Al poco tiempo, los otomanos, a las puertas de Europa, se convirtieron en el flagelo de la cristiandad. Durante tres décadas fueron secuestrados por los turcos en torno a 600.000 menores y trasladados a la capital del Imperio para ser introducidos en las élites militares y ambientes palaciegos, una vez circuncidados y con nombre musulmán. Cinco siglos antes, el visir del cordobés Hisham II, Almanzor, saqueador de Santiago de Compostela, permitió que los ulemas más radicales, por no seguir los preceptos ortodoxos del Islam, 'podaran' la biblioteca de Medina Azahara –«foco de transmisión de saberes como no había en Europa», la más valorada de Occidente− donde se conservaban 40.000 volúmenes. Reunía las principales obras que se habían escrito sobre matemáticas, medicina, filosofía, astronomía, literatura grecorromana, etc. Destacaba el volumen 'De materia medica', de Pedacio Dioscórides, médico, farmacólogo y botánico griego. Madinat al-Zahra custodiaba el legado médico más avanzado de la Península Ibérica. ¿Las consecuencias del juicio a la biblioteca hereje? «Algunos de los libros fueron quemados, otros arrojados a los pozos del palacio, donde se les echó encima tierra y piedras, o fueron destruidos de cualquier otra forma». La guerra civil y los bereberes acabarían arrasando la Medina. Dice el arquitecto Leopoldo Torres Balbás, que «los musulmanes gustan de destruir las grandes construcciones de sus enemigos vencidos, aunque compartan su fe».

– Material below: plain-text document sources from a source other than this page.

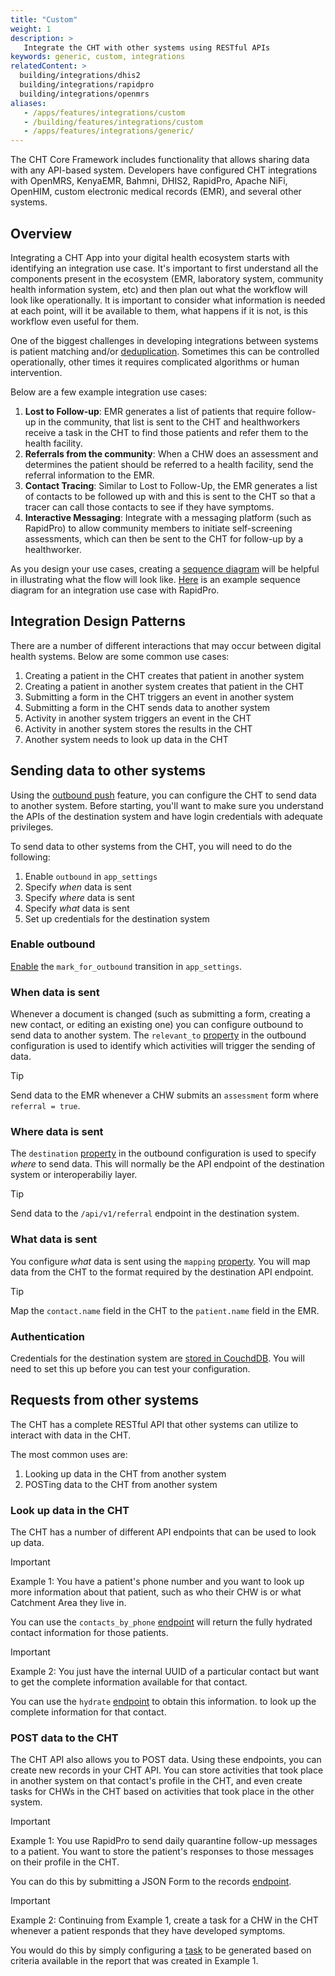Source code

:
 ```yaml
---
title: "Custom"
weight: 1
description: >
   Integrate the CHT with other systems using RESTful APIs
keywords: generic, custom, integrations
relatedContent: >
  building/integrations/dhis2
  building/integrations/rapidpro
  building/integrations/openmrs
aliases:
   - /apps/features/integrations/custom
   - /building/features/integrations/custom
   - /apps/features/integrations/generic/
---
```


The CHT Core Framework includes functionality that allows sharing data with any API-based system. Developers have configured CHT integrations with OpenMRS, KenyaEMR, Bahmni, DHIS2, RapidPro, Apache NiFi, OpenHIM, custom electronic medical records (EMR), and several other systems.  

## Overview

Integrating a CHT App into your digital health ecosystem starts with identifying an integration use case. It's important to first understand all the components present in the ecosystem (EMR, laboratory system, community health information system, etc) and then plan out what the workflow will look like operationally. It is important to consider what information is needed at each point, will it be available to them, what happens if it is not, is this workflow even useful for them.

One of the biggest challenges in developing integrations between systems is patient matching and/or [deduplication](https://en.wikipedia.org/wiki/Data_deduplication). Sometimes this can be controlled operationally, other times it requires complicated algorithms or human intervention.

Below are a few example integration use cases:

1. **Lost to Follow-up**: EMR generates a list of patients that require follow-up in the community, that list is sent to the CHT and healthworkers receive a task in the CHT to find those patients and refer them to the health facility.
2. **Referrals from the community**: When a CHW does an assessment and determines the patient should be referred to a health facility, send the referral information to the EMR.
3. **Contact Tracing**: Similar to Lost to Follow-Up, the EMR generates a list of contacts to be followed up with and this is sent to the CHT so that a tracer can call those contacts to see if they have symptoms.
4. **Interactive Messaging**: Integrate with a messaging platform (such as RapidPro) to allow community members to initiate self-screening assessments, which can then be sent to the CHT for follow-up by a healthworker.

As you design your use cases, creating a [sequence diagram](https://www.websequencediagrams.com/) will be helpful in illustrating what the flow will look like. [Here](/building/integrations/rapidpro#sequence-diagrams) is an example sequence diagram for an integration use case with RapidPro.

## Integration Design Patterns

There are a number of different interactions that may occur between digital health systems. Below are some common use cases:

1. Creating a patient in the CHT creates that patient in another system
2. Creating a patient in another system creates that patient in the CHT
2. Submitting a form in the CHT triggers an event in another system
3. Submitting a form in the CHT sends data to another system
4. Activity in another system triggers an event in the CHT
5. Activity in another system stores the results in the CHT
6. Another system needs to look up data in the CHT

## Sending data to other systems 

Using the [outbound push](/building/reference/app-settings/outbound) feature, you can configure the CHT to send data to another system. Before starting, you'll want to make sure you understand the APIs of the destination system and have login credentials with adequate privileges. 

To send data to other systems from the CHT, you will need to do the following:

1. Enable `outbound` in `app_settings`
2. Specify *when* data is sent
3. Specify *where* data is sent
4. Specify *what* data is sent
5. Set up credentials for the destination system

### Enable outbound
[Enable](/building/reference/app-settings/outbound#configuration) the `mark_for_outbound` transition in `app_settings`.

### When data is sent
Whenever a document is changed (such as submitting a form, creating a new contact, or editing an existing one) you can configure outbound to send data to another system. The `relevant_to` [property](/building/reference/app-settings/outbound#relevant_to) in the outbound configuration is used to identify which activities will trigger the sending of data.

> [!TIP] 
> Send data to the EMR whenever a CHW submits an `assessment` form where `referral = true`.

### Where data is sent
The `destination` [property](/building/reference/app-settings/outbound#destination) in the outbound configuration is used to specify *where* to send data. This will normally be the API endpoint of the destination system or interoperabiliy layer. 

> [!TIP]
> Send data to the `/api/v1/referral` endpoint in the destination system.

### What data is sent
You configure *what* data is sent using the `mapping` [property](/building/reference/app-settings/outbound#mapping). You will map data from the CHT to the format required by the destination API endpoint.

> [!TIP] 
> Map the `contact.name` field in the CHT to the `patient.name` field in the EMR. 

### Authentication
Credentials for the destination system are [stored in CouchdDB](/building/reference/app-settings/outbound#credentials). You will need to set this up before you can test your configuration.

## Requests from other systems 
The CHT has a complete RESTful API that other systems can utilize to interact with data in the CHT.

The most common uses are:
1. Looking up data in the CHT from another system
2. POSTing data to the CHT from another system

### Look up data in the CHT
The CHT has a number of different API endpoints that can be used to look up data. 

> [!IMPORTANT] 
> Example 1: You have a patient's phone number and you want to look up more information about that patient, such as who their CHW is or what Catchment Area they live in.

You can use the `contacts_by_phone` [endpoint](/building/reference/api#get-apiv1contacts-by-phone) will return the fully hydrated contact information for those patients.

> [!IMPORTANT]  
> Example 2: You just have the internal UUID of a particular contact but want to get the complete information available for that contact.

You can use the `hydrate` [endpoint](/building/reference/api#get-apiv1hydrate) to obtain this information. to look up the complete information for that contact.

### POST data to the CHT
The CHT API also allows you to POST data. Using these endpoints, you can create new records in your CHT API. You can store activities that took place in another system on that contact's profile in the CHT, and even create tasks for CHWs in the CHT based on activities that took place in the other system.

> [!IMPORTANT]  
> Example 1: You use RapidPro to send daily quarantine follow-up messages to a patient. You want to store the patient's responses to those messages on their profile in the CHT. 

You can do this by submitting a JSON Form to the records [endpoint](/building/reference/api#post-apiv2records).

> [!IMPORTANT] 
> Example 2: Continuing from Example 1, create a task for a CHW in the CHT whenever a patient responds that they have developed symptoms.

You would do this by simply configuring a [task](/building/tasks) to be generated based on criteria available in the report that was created in Example 1.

Durante la Gran Guerra, el Estado de Turquía organizó el genocidio y deportación de la población de Armenia, ocasionando 1.500.000 muertos. En 1916 hubo una exposición de cabezas decapitadas en la operación de exterminio de sacerdotes y ciudadanos menores de cincuenta años, excepto las mujeres, que serían islamizadas. El Tribunal de La Haya, el Parlamento Europeo y veintitrés países del mundo han denunciado el genocidio (EE UU y Vaticano incluidos). En 2018 España rechazó por tercera vez la propuesta. Después apareció en Alemania el horror del infierno nacional socialista del conocido y reconocido exterminio de los 'subhumanos'.
Los vencedores cuentan su historia y los vencidos la suya. Juzgar la 'coexistencia' y la 'convivencia' de aquellos siglos con criterios de hoy es un despropósito. Por eso el profesor Valero Moreno de la Universidad de Salamanca dice que «la convivencia y la tolerancia idílicas entre las tres religiones en la Península Ibérica no existieron». La leyenda y el mito nos han jugado una mala pasada. Pero no hay que irse tan lejos. En el teatro democrático de hoy, en cuya mesa se sirven verdades a la carta, tiene asiento principal la miopía. Los 'dictadores', por ejemplo, suelen estar exclusivamente en un lado. El reto de nuestro tiempo, acosado por una vergonzosa felonía y encandilado por discursos incoherentes, es intentar la conquista o reconquista de la sabiduría, al alcance de muy pocos: normalmente, 'sabios' de verdad.